> **PROBLEM REQUIREMENTS**
Line by line, output the material without altering anything.

> **MATERIAL FOR THE TASK**
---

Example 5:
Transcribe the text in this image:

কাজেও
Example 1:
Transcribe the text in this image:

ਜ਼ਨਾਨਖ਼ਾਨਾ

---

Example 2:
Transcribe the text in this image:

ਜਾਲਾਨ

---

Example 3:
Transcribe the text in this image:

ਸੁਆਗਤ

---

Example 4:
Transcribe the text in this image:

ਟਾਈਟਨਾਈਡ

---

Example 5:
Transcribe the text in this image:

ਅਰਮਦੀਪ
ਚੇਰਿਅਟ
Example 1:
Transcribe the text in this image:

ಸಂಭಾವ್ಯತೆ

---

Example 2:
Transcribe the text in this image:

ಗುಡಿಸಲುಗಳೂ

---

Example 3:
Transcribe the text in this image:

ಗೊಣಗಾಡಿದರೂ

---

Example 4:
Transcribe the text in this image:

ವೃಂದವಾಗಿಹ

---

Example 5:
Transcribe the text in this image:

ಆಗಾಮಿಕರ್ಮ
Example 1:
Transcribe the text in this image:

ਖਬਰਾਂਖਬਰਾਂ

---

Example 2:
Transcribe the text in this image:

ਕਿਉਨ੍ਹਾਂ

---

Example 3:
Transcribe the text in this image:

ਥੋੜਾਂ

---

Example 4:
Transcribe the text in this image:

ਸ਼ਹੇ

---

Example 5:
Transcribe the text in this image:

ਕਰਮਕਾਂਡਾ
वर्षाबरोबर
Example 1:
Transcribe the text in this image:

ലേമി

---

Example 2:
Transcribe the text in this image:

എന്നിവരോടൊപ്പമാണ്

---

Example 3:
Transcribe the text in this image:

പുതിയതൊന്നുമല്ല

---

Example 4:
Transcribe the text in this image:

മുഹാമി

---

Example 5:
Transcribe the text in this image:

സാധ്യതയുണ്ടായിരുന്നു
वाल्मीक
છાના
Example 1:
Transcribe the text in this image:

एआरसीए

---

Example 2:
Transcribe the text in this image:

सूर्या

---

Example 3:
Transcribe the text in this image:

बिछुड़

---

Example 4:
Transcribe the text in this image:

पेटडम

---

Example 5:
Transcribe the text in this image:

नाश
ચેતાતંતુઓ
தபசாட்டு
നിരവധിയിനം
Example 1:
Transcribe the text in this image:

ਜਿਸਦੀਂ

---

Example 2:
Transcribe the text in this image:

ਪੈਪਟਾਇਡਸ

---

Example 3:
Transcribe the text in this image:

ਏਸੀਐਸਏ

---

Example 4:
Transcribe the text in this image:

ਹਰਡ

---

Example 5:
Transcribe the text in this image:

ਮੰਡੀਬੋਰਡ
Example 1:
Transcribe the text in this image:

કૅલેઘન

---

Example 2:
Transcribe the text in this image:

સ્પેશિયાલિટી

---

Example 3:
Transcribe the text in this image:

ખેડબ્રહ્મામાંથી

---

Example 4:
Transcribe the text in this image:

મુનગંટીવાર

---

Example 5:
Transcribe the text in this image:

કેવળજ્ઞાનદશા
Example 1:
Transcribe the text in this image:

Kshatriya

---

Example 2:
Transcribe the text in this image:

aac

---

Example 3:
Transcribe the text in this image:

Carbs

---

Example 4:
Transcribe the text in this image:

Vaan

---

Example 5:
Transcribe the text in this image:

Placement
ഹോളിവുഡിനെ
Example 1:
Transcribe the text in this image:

> **TASK ANSWER**
---

Example 5:
Transcribe the text in this image:

কাজেও
Example 1:
Transcribe the text in this image:

ਜ਼ਨਾਨਖ਼ਾਨਾ

---

Example 2:
Transcribe the text in this image:

ਜਾਲਾਨ

---

Example 3:
Transcribe the text in this image:

ਸੁਆਗਤ

---

Example 4:
Transcribe the text in this image:

ਟਾਈਟਨਾਈਡ

---

Example 5:
Transcribe the text in this image:

ਅਰਮਦੀਪ
ਚੇਰਿਅਟ
Example 1:
Transcribe the text in this image:

ಸಂಭಾವ್ಯತೆ

---

Example 2:
Transcribe the text in this image:

ಗುಡಿಸಲುಗಳೂ

---

Example 3:
Transcribe the text in this image:

ಗೊಣಗಾಡಿದರೂ

---

Example 4:
Transcribe the text in this image:

ವೃಂದವಾಗಿಹ

---

Example 5:
Transcribe the text in this image:

ಆಗಾಮಿಕರ್ಮ
Example 1:
Transcribe the text in this image:

ਖਬਰਾਂਖਬਰਾਂ

---

Example 2:
Transcribe the text in this image:

ਕਿਉਨ੍ਹਾਂ

---

Example 3:
Transcribe the text in this image:

ਥੋੜਾਂ

---

Example 4:
Transcribe the text in this image:

ਸ਼ਹੇ

---

Example 5:
Transcribe the text in this image:

ਕਰਮਕਾਂਡਾ
वर्षाबरोबर
Example 1:
Transcribe the text in this image:

ലേമി

---

Example 2:
Transcribe the text in this image:

എന്നിവരോടൊപ്പമാണ്

---

Example 3:
Transcribe the text in this image:

പുതിയതൊന്നുമല്ല

---

Example 4:
Transcribe the text in this image:

മുഹാമി

---

Example 5:
Transcribe the text in this image:

സാധ്യതയുണ്ടായിരുന്നു
वाल्मीक
છાના
Example 1:
Transcribe the text in this image:

एआरसीए

---

Example 2:
Transcribe the text in this image:

सूर्या

---

Example 3:
Transcribe the text in this image:

बिछुड़

---

Example 4:
Transcribe the text in this image:

पेटडम

---

Example 5:
Transcribe the text in this image:

नाश
ચેતાતંતુઓ
தபசாட்டு
നിരവധിയിനം
Example 1:
Transcribe the text in this image:

ਜਿਸਦੀਂ

---

Example 2:
Transcribe the text in this image:

ਪੈਪਟਾਇਡਸ

---

Example 3:
Transcribe the text in this image:

ਏਸੀਐਸਏ

---

Example 4:
Transcribe the text in this image:

ਹਰਡ

---

Example 5:
Transcribe the text in this image:

ਮੰਡੀਬੋਰਡ
Example 1:
Transcribe the text in this image:

કૅલેઘન

---

Example 2:
Transcribe the text in this image:

સ્પેશિયાલિટી

---

Example 3:
Transcribe the text in this image:

ખેડબ્રહ્મામાંથી

---

Example 4:
Transcribe the text in this image:

મુનગંટીવાર

---

Example 5:
Transcribe the text in this image:

કેવળજ્ઞાનદશા
Example 1:
Transcribe the text in this image:

Kshatriya

---

Example 2:
Transcribe the text in this image:

aac

---

Example 3:
Transcribe the text in this image:

Carbs

---

Example 4:
Transcribe the text in this image:

Vaan

---

Example 5:
Transcribe the text in this image:

Placement
ഹോളിവുഡിനെ
Example 1:
Transcribe the text in this image:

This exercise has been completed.